>>

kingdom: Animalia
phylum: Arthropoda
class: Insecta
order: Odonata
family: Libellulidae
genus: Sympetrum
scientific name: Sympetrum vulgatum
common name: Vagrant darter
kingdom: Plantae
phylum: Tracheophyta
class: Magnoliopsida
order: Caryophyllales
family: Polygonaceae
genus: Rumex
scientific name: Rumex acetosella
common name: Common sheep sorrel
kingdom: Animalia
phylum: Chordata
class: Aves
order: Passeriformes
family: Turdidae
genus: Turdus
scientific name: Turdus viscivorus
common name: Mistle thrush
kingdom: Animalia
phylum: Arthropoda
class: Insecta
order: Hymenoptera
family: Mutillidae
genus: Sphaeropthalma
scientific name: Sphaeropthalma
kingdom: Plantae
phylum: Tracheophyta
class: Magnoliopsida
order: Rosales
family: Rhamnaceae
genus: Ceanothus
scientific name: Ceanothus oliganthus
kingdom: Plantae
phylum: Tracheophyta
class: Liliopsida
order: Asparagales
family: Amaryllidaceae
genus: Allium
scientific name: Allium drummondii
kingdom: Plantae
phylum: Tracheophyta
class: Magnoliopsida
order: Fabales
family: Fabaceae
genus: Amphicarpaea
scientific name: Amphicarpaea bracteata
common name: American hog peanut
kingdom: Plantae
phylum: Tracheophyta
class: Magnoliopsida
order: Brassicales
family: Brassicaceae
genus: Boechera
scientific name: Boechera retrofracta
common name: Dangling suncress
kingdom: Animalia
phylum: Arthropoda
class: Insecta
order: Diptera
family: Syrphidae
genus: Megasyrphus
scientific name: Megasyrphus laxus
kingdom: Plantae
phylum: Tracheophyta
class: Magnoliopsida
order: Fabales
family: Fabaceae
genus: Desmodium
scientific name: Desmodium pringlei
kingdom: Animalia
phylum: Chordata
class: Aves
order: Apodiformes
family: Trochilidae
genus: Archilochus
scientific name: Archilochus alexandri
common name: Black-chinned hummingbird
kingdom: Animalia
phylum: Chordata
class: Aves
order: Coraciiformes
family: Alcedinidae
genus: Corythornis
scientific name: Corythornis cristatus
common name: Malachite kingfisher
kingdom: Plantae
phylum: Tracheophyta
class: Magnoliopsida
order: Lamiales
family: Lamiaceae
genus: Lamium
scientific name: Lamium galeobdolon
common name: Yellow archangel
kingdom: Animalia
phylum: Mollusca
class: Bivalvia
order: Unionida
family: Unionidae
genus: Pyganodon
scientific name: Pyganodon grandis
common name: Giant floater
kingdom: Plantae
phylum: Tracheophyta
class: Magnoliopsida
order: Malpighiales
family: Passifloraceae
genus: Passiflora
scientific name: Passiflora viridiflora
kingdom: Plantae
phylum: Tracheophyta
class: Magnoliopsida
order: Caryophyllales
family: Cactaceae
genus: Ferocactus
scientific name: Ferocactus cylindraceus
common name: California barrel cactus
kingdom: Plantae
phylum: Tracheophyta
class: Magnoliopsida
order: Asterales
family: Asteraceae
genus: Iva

<<

Given request:
Please present the lines of the records as a numbered list, covering the stretch from the line containing "genus: Allium" through the line containing "order: Brassicales" and leaving out any blank lines.

Solution:
1. genus: Allium
2. scientific name: Allium drummondii
3. kingdom: Plantae
4. phylum: Tracheophyta
5. class: Magnoliopsida
6. order: Fabales
7. family: Fabaceae
8. genus: Amphicarpaea
9. scientific name: Amphicarpaea bracteata
10. common name: American hog peanut
11. kingdom: Plantae
12. phylum: Tracheophyta
13. class: Magnoliopsida
14. order: Brassicales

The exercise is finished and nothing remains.